──────── Data supplied ────────

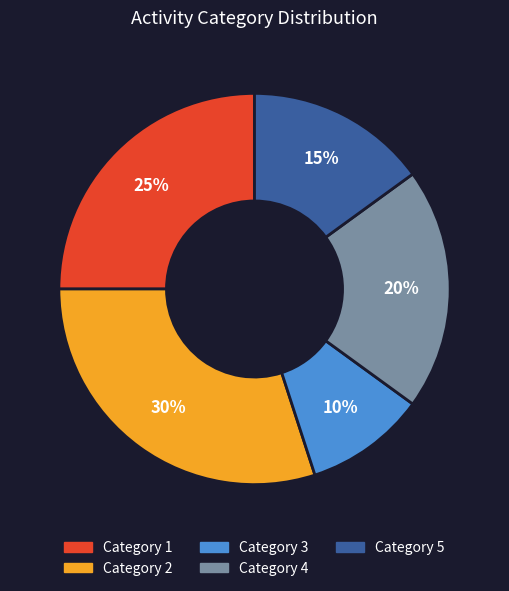

The Category 2 slice represents 24% of the pie. True or false?

False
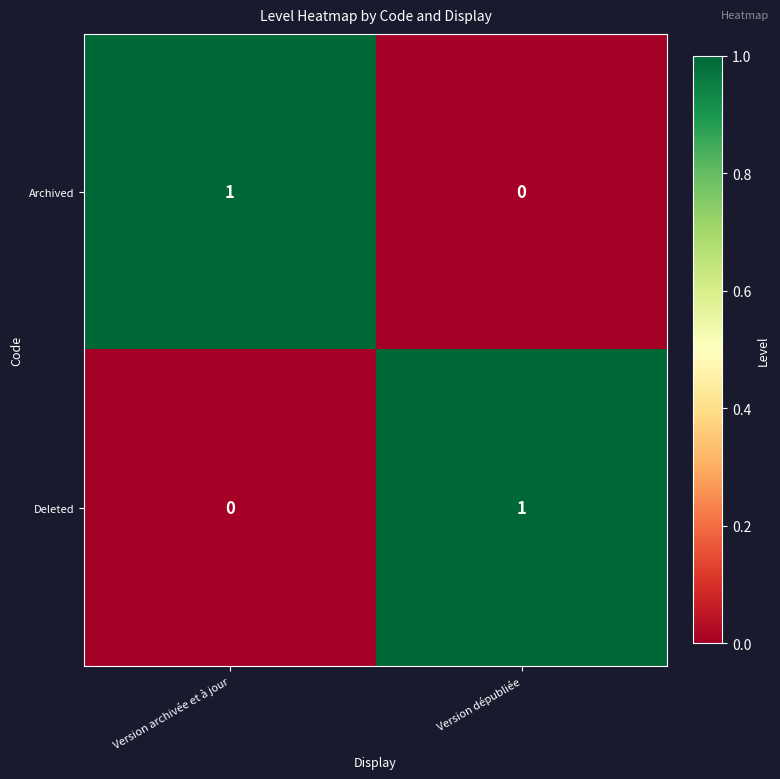

True or false: Archived has a value of 0 at Version dépubliée.

True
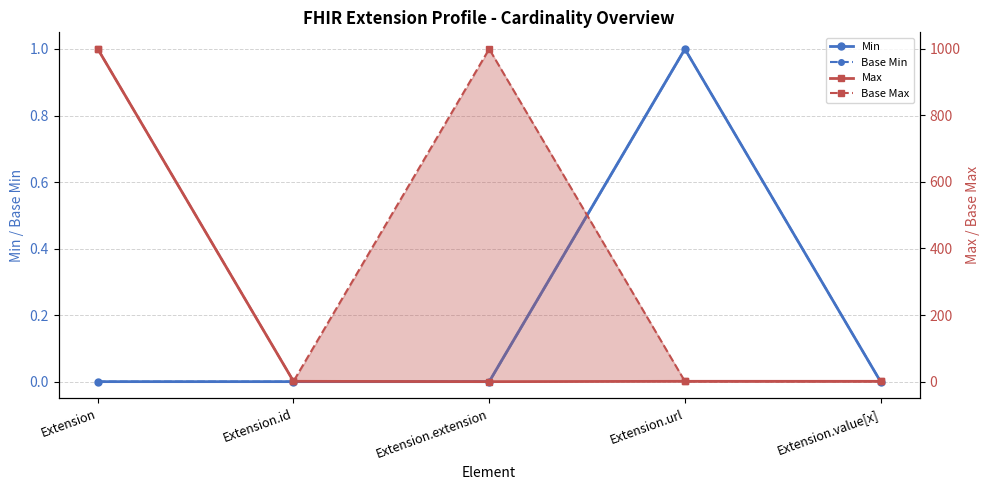

Rank the categories by Base Min value from lowest to highest.

Extension, Extension.id, Extension.extension, Extension.value[x], Extension.url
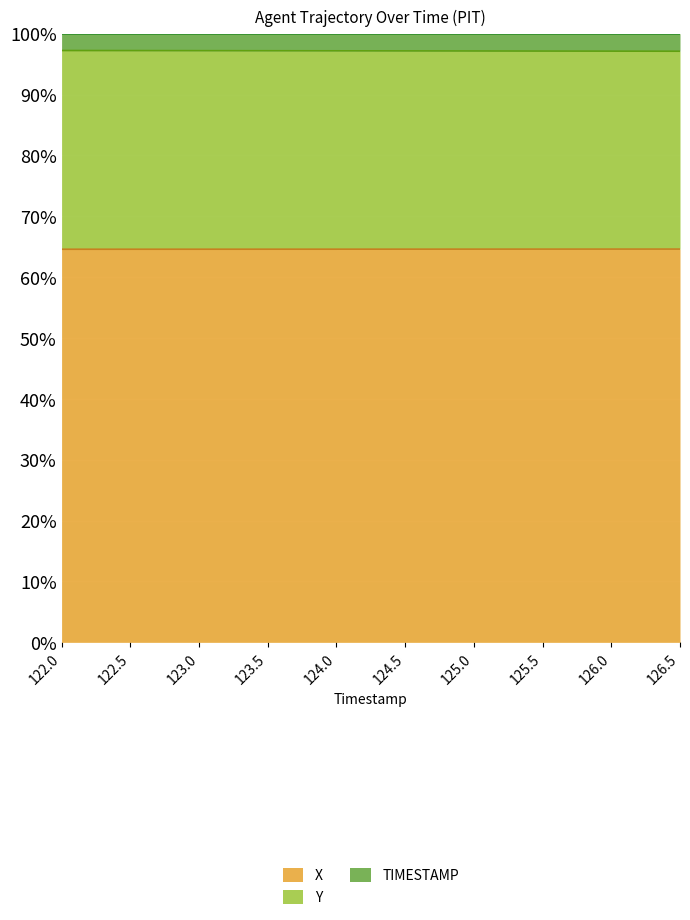

At which label does Y reach its peak?

126.5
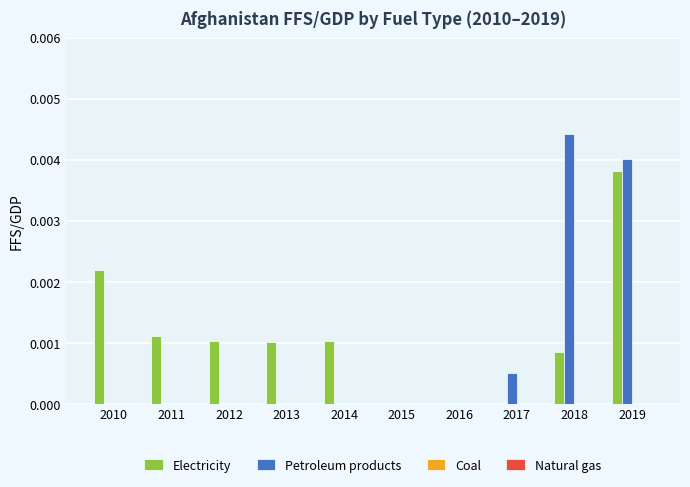

At which label does Electricity reach its peak?

2019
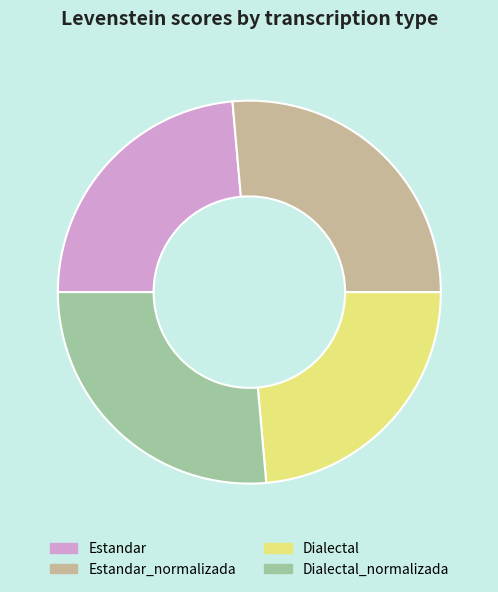

Is it true that Dialectal_normalizada is 37% of the pie?

False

────────

Exercise aim:
Retype the items starting at the line that contains "At which label does Y reach its peak?" and ending at the last of the items, and leave out the pictures.

Solution:
At which label does Y reach its peak?

126.5

At which label does Electricity reach its peak?

2019

Is it true that Dialectal_normalizada is 37% of the pie?

False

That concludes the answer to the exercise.